(Dataset entries)
☆ ☆ ☆ ☆ ☆

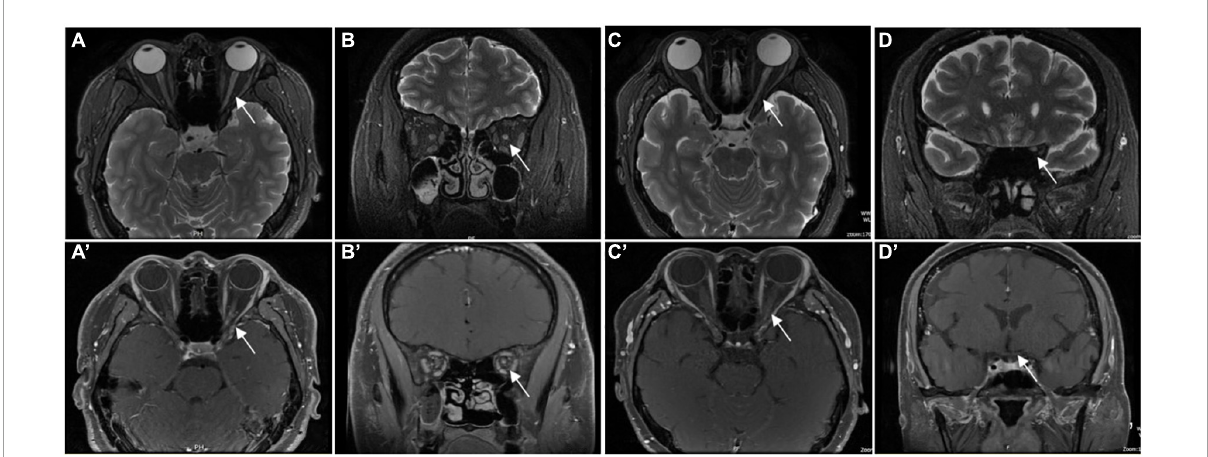
FIGURE2 Orbital MRI images in patients who were diagnosed with ON. Panels (A,C) (axial) and (B,D) (coronal) showed the high signal of the left ON (the white arrow) in T2WI. Panels (C) (axial) and (D) (coronal) showed the enhancement of left ON (the white arrow) in gadolinium-enhanced T1. Panels (A (cid:48) ) (axial) and (B (cid:48) ) (coronal) showed the enhancement of left ON (white arrow) in gadolinium enhanced T1. Panels (C (cid:48) ) (axial) and (D (cid:48) ) (coronal) showed the normal signal of left ON (the white arrow) in gadolinium-enhanced T1.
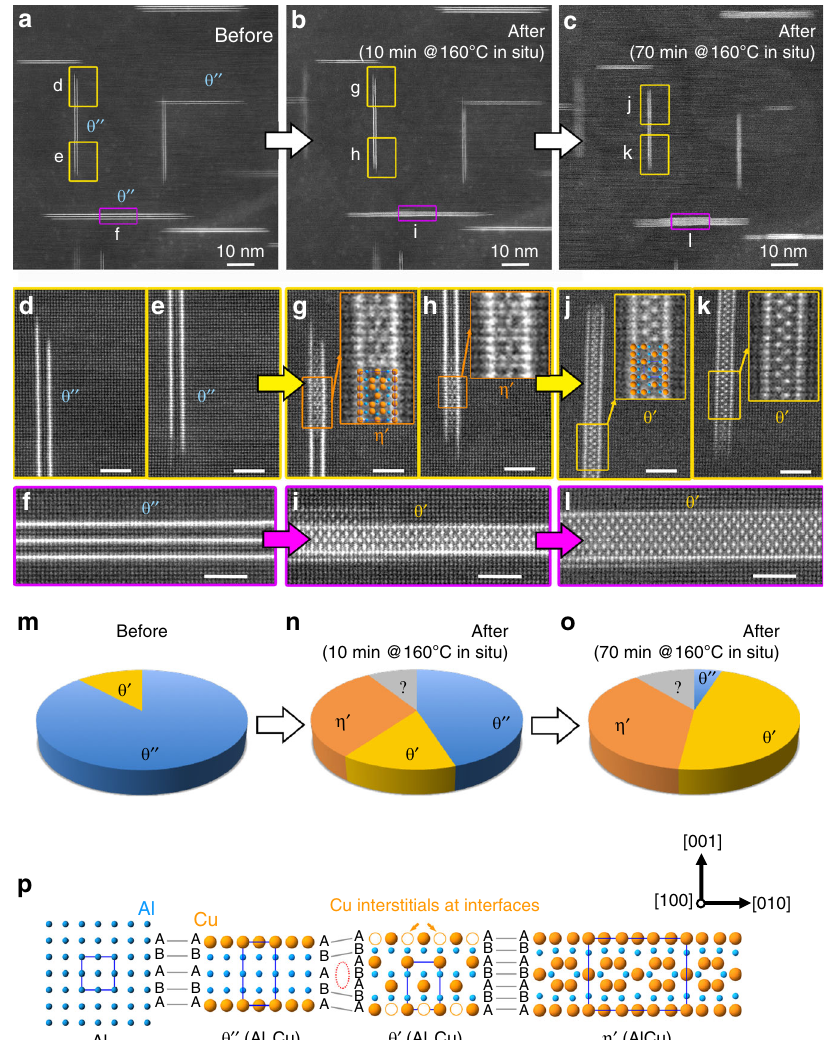
Fig. 2 Template-directed nucleation (TDN) of the θ ′ phase and an unexpected phase, which we denote η ′ , on the template θ ″ phase, as promoted by in situ heating in the TEM. a , d – f Show a region and its θ ″ precipitates following a conventional bulk heat treatment of 24 h at 160 °C, before in situ heating. b , g – i , c , j – l Show the same region and precipitates after in situ heating for 10 min and 70 min at 160 °C, respectively. The θ ′ and η ′ phases have nucleated within the θ ″ precipitates. The scale bars in d – l correspond to 2 nm. m – o Show the proportion of precipitate type ( θ ″ , θ ′ and η ′ ) for each of the three conditions and for the same sample region, of thickness 37 ± 5 nm and containing >100 precipitates. The η ′ phase nucleates in greater numbers early on, but is progressively replaced by θ ′ . The grey portion marked “ ? ” refers to nuclei, θ ′ or η ′ , that could not be identi fi ed. p illustrates the strong structural relationships between the different phases (viewed along [100]), except for atomic planes indicated by a dotted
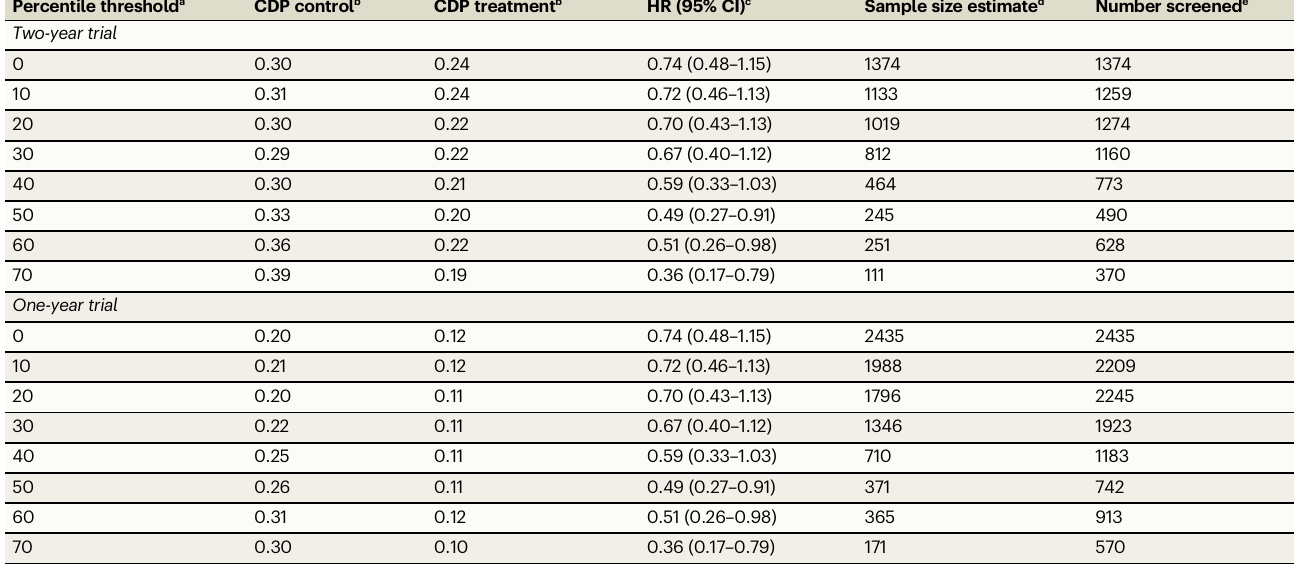
Table 4 | Estimated sample size for a one or two-year placebo-controlled randomized clinical trial of anti-CD20-Abs, using different degrees of predictive enrichment Percentile threshold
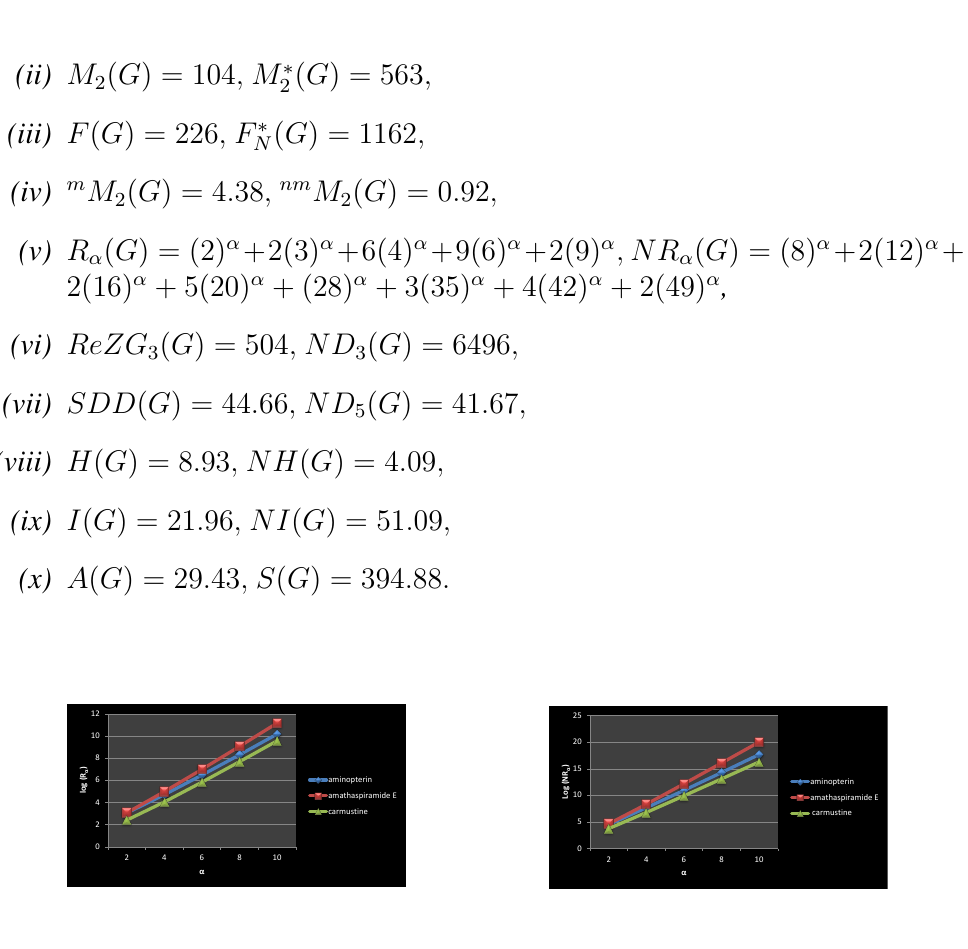
Figure 19: Plotting of R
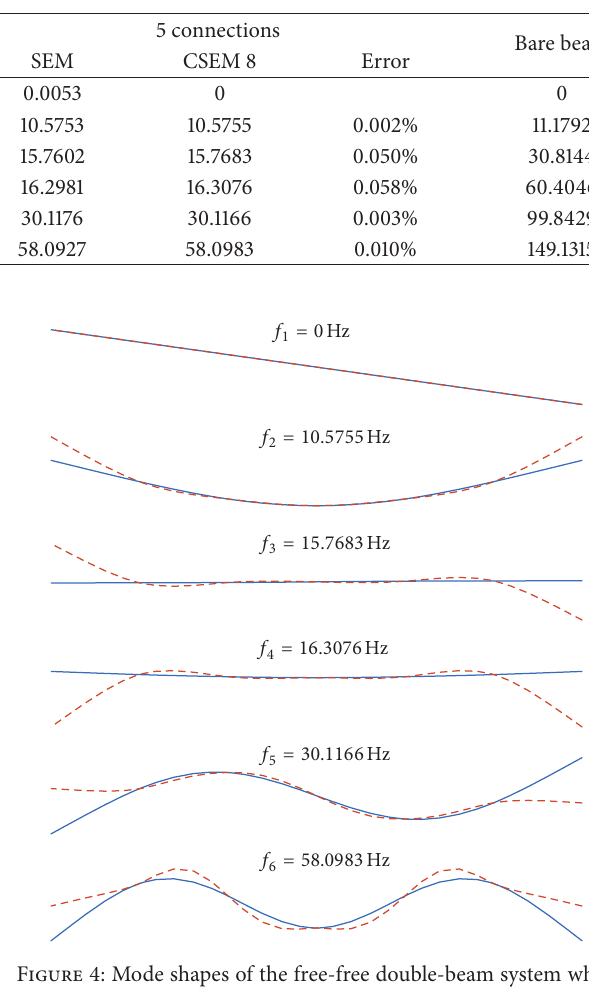
Table 2: Natural frequencies (Hz) of the double-beam system.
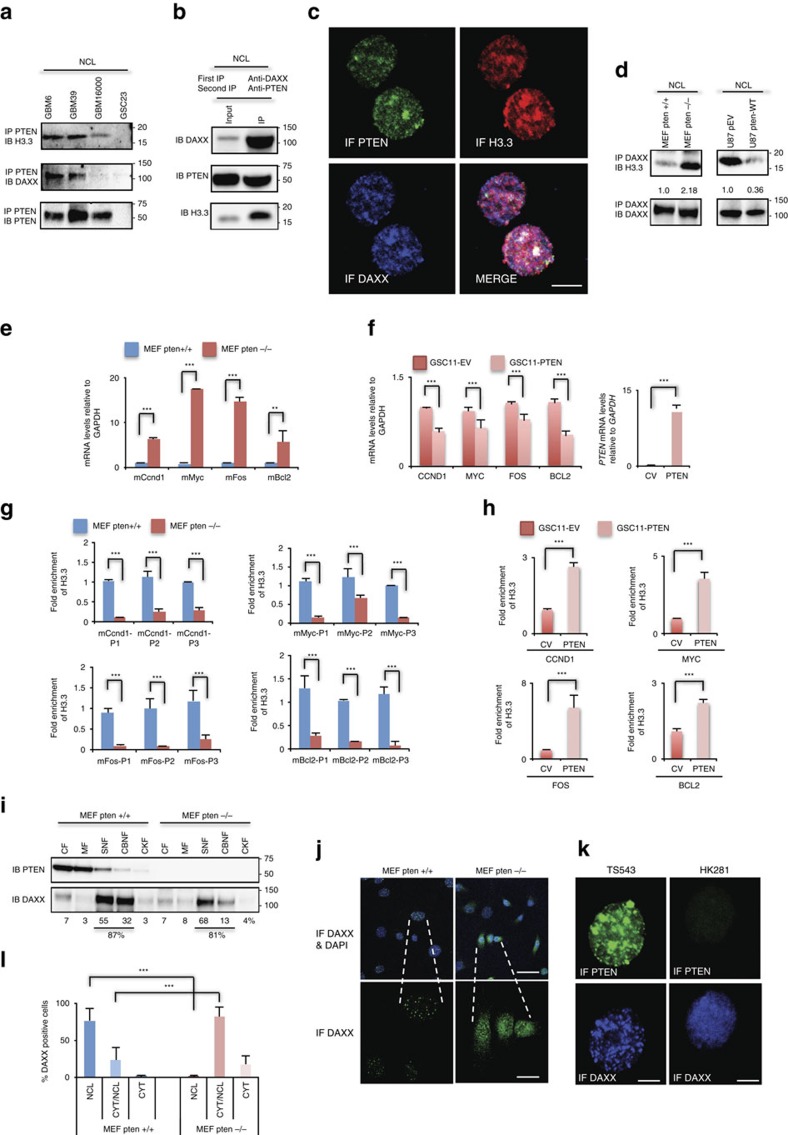
PTEN represses oncogene expression by controlling H3.3 deposition on chromatin and H3.3-DAXX interaction.(a) Co-immunoprecipitation analysis of anti-PTEN followed by anti-H3.3 or anti-DAXX immunoblotting were performed using nuclear protein (NCL) from patient-derived glioma spheres. (b) Sequential immunoprecipitation from nuclear extracts of HK281-PTEN GBM-spheres. First IP anti-DAXX and second IP anti-PTEN, and immunoblots anti-DAXX, anti-PTEN and anti-H3.3. (c) Confocal immunofluorescence analysis of endogenous PTEN, H3.3 and DAXX proteins in TS576 GBM-spheres (Pearson’s coefficient in colocalized region equal to 0.4168). Scale bar, 5 μm. (d) Nuclear proteins from MEF pten+/+ and MEF pten−/− (left), and U87 glioma cells (right) transfected with empty vector pEV or PTEN-WT were immunoprecipitated with anti-DAXX followed by immunoblotting with anti-H3.3. (e,f) mRNA expression analysis of CCND1, MYC, FOS and BCL2 by RT–qPCR in PTEN-WT or PTEN-deficient cells (n=3 biological samples with three replicates each, **P<0.001, ***P<0.0001, one-way ANOVA). (g,h) ChIP-qPCR of H3.3 in PTEN-WT or PTEN-deficient cell, using different sets of primers that anneal within 1–2 Kb of the transcription start site. For ChIP assays, bar graphs indicate fold enrichment of H3.3 over input (n=3 biological samples with three replicates each, ***P<0.0001, one-way ANOVA). (i) Cellular fractionation was carried out in MEF cells followed by anti-DAXX and anti-PTEN immunoblotting. DAXX expression was quantified by densitometry analysis. (j,k) Representative immunofluorescence images of endogenous DAXX expression in MEFs (j) or GBM-spheres (k). For j top scale bar is 20 μm and bottom scale bar is 50 μm. For k scale bar is 5 μm. (l) Percentage of DAXX-positive cells in different cellular compartments in Pten-wt and Pten-null MEFs. NCL: nuclear; CYT/NCL: cytosolic and nuclear; CYT: cytosolic; NS: no significant differences. Error bars represent s.e.m. from three different experiments, ***P<0.0001, one-way ANOVA.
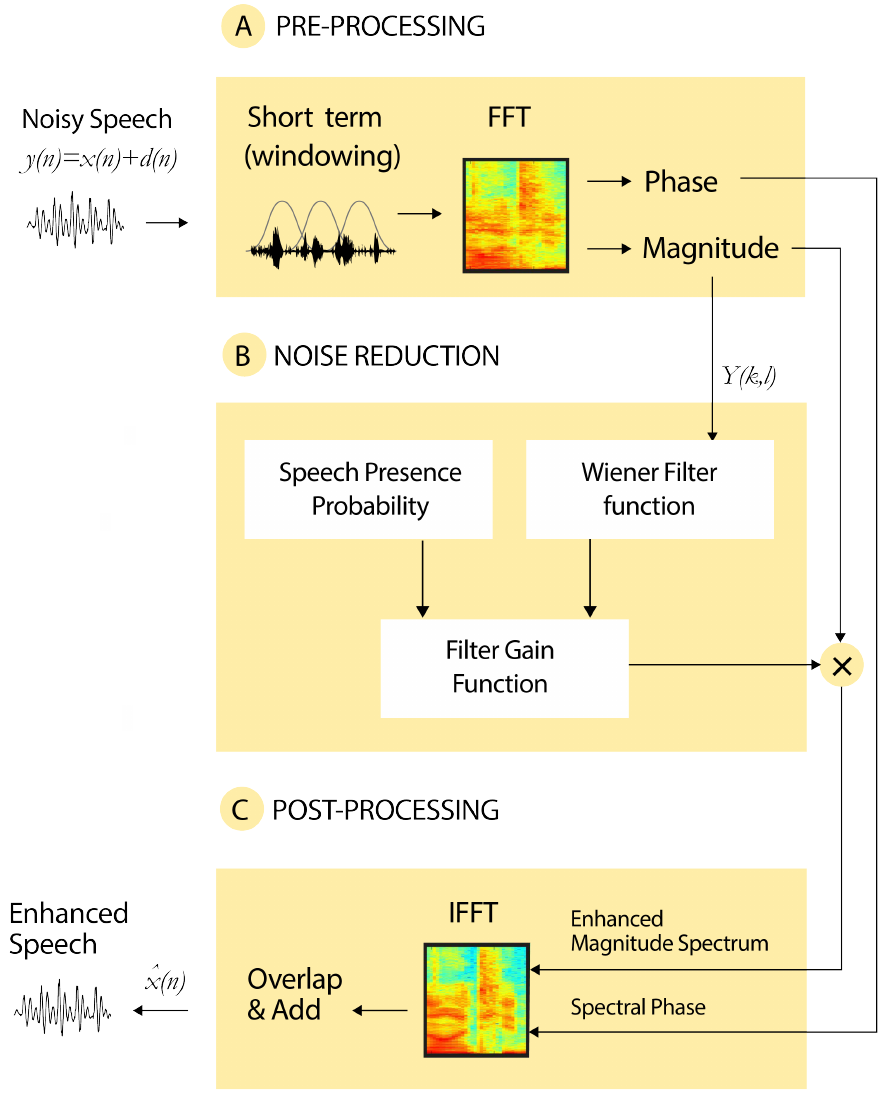
Figure 1. Spectral-domain speech estimator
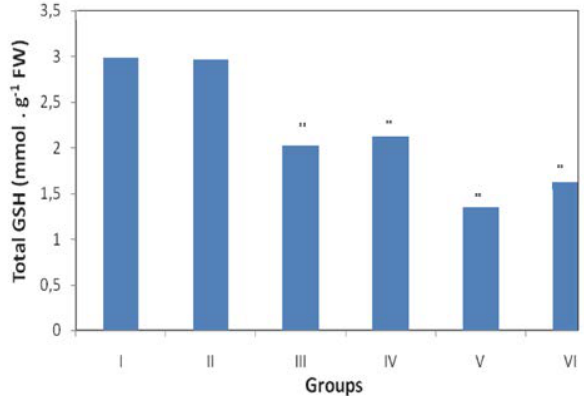
Figure 2. Effect of chlorpyrifos and deltamethrin on the wheat GSH level. CP and DM were administered in different doses. Group I (con- trol group), group II (1 mg kg –1 CP group), group III (15 mg kg –1 CP group), group IV (5 mg kg –1 DM group), group V (35 mg kg –1 DM group), group VI (combination group of 1 mg kg –1 CP and 5 mg kg –1 DM). Values are represented as means ± S.D. of eight plants in each group. ** Significantly different from control at P <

☆ ☆ ☆ ☆ ☆

» Exercise brief: Write down how many lines above contain the string "Table", and nothing besides.

» Completed exercise: 2